Can an old-school bookstore not just survive but thrive in the era of Amazon and e-readers? Beacon Hill Books & Café owner Melissa Fetter sure thinks so.


Photo by Mona Miri

Melissa Fetter doesn’t have a favorite book. Surprising for the owner of a new bookstore on Beacon Hill? Maybe. But, as she sees it, that only benefits the shop, which stocks page-turners for readers of all ages and interests. “I truly love reading across genres,” Fetter says. “One day I can be reading a very serious book on the economy, and the next day I’m reading some light summer romance. I’m not biased.”

It’s just one of many things Fetter hopes will help her shop, Beacon Hill Books & Café, stand out from the competition. Another biggie: The business, which debuted last month, is the neighborhood’s only bookstore. In fact, that’s what inspired Fetter to launch it in the first place. After returning in 2019 to Beacon Hill, where she and her husband lived in the mid-1980s, Fetter was shocked to discover there wasn’t a place for local bibliophiles on Charles Street. So she created her own. “I had this vision in my head of a bookstore…that felt very residential in many ways,” Fetter explains. “Not like a strip mall where you walk in, and there are four walls, bookcases, end of story. I wanted to curate a space that was really special.”

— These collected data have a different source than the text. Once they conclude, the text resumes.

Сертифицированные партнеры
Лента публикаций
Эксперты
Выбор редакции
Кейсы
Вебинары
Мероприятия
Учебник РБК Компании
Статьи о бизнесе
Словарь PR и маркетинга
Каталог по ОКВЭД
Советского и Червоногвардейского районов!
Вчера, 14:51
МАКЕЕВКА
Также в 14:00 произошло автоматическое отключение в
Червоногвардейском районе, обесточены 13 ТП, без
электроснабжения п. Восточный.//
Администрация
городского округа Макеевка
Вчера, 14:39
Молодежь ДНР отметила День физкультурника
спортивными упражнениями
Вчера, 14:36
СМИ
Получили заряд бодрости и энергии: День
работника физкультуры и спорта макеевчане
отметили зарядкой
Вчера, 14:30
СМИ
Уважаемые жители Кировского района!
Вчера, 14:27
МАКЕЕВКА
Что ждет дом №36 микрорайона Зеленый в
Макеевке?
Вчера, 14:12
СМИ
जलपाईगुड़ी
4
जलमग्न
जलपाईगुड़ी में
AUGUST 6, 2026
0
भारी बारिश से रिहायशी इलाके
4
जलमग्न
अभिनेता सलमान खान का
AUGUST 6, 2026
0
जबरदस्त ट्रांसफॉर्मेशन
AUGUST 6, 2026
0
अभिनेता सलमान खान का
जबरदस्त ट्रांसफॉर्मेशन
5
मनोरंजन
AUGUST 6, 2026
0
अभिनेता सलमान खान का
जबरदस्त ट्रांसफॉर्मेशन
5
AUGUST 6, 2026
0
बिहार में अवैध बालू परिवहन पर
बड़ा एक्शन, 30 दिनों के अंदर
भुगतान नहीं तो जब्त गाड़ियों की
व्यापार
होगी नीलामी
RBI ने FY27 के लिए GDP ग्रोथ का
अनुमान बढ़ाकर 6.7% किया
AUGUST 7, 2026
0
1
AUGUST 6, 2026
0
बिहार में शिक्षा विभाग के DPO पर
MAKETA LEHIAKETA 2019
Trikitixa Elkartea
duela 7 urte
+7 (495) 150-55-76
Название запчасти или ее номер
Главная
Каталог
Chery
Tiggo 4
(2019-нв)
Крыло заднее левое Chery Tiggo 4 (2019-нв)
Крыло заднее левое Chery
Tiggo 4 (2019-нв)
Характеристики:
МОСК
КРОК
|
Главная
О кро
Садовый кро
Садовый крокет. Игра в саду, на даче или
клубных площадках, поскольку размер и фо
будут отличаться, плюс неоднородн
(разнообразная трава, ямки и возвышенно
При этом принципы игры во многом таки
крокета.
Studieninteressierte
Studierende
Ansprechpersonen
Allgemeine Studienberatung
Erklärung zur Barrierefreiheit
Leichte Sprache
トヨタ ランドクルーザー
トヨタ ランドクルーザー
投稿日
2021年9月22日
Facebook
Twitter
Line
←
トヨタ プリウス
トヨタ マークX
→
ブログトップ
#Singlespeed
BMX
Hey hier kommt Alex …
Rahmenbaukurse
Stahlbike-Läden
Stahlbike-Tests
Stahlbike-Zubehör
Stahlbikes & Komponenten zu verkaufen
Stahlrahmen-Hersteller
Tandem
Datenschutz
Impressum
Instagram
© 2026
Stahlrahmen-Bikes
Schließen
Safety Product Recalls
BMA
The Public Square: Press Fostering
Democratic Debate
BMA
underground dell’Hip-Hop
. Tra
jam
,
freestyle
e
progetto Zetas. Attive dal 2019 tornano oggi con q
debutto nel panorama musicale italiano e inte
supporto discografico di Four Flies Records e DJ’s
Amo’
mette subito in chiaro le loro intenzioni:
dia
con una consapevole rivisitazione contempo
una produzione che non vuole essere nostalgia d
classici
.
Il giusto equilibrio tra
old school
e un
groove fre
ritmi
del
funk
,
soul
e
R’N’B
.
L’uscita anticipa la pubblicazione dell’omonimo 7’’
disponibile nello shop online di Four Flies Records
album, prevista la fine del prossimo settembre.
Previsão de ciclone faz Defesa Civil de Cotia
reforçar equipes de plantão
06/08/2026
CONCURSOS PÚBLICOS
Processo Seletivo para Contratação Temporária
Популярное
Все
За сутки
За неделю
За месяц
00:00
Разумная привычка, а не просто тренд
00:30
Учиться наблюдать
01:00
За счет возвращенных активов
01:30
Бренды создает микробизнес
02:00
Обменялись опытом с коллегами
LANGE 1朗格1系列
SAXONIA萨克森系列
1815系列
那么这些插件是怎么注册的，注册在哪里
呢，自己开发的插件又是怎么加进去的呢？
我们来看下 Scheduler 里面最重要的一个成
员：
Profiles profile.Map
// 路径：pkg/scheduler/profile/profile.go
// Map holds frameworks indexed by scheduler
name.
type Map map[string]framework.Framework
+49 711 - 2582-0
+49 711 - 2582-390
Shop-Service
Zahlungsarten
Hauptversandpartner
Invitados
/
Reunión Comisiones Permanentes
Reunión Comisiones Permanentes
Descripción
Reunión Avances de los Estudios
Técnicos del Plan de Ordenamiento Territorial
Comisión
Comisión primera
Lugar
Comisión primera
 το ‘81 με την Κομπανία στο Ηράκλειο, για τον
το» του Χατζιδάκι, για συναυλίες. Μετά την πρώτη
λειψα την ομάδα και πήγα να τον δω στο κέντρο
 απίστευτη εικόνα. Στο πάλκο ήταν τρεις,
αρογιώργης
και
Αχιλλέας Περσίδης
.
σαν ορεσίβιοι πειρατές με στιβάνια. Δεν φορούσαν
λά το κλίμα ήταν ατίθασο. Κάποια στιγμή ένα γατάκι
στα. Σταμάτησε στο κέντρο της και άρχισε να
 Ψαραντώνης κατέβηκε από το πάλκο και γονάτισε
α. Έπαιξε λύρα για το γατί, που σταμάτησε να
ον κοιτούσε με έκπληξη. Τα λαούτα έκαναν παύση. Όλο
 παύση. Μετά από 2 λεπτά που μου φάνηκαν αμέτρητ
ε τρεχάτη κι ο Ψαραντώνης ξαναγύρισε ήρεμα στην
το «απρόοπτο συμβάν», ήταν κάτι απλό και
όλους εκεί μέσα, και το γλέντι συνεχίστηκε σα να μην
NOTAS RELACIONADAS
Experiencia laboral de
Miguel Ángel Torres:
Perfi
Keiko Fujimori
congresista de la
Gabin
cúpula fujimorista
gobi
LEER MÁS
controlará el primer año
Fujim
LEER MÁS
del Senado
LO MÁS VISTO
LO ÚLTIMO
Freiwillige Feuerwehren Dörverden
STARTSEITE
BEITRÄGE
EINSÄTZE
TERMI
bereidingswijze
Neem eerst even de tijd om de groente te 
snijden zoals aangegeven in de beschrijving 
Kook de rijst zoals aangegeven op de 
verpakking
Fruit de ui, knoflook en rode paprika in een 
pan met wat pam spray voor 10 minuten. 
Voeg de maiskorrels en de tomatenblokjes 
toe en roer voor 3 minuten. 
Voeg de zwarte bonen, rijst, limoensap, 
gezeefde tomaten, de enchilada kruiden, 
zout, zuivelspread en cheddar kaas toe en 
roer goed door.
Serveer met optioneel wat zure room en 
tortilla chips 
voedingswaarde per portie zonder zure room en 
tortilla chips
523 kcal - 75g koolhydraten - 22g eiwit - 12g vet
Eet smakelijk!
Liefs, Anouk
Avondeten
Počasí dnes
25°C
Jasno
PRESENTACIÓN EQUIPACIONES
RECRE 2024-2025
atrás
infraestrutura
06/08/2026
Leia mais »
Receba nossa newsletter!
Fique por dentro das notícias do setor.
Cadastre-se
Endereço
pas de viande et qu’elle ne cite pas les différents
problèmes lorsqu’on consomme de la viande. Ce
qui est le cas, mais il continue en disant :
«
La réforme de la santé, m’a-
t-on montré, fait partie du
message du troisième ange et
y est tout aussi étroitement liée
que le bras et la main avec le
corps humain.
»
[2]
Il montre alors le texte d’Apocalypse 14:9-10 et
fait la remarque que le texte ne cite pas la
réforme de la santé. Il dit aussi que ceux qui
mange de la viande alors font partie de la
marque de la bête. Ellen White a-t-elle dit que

And, objectively, she has. Encompassing five floors of a 19th-century townhouse renovated by Pauli & Uribe Architects and Cathy Kincaid Interiors, Fetter’s bookshop is a novel departure from its local counterparts. Custom carvings by woodworker Laurent Robert dress up the painted shelves, each bearing gold-leaf signage that announces categories such as “On the Water”—devoted to surfing and sailing. Elsewhere, upholstered window seats and furniture, including pint-size pieces on the toy-train-equipped children’s floor, offer cozy perches for reading volumes on interior design and travel. The shop even boasts a garden-level café that, starting this month, will begin high-tea service. (Fetter plans to add breakfast, lunch, and dinner by January 2023.) “It’s a bookstore out of a storybook, almost. It has a lot of unexpected pleasures as you walk through the floors,” Fetter says. “We really want the experience to be compelling.”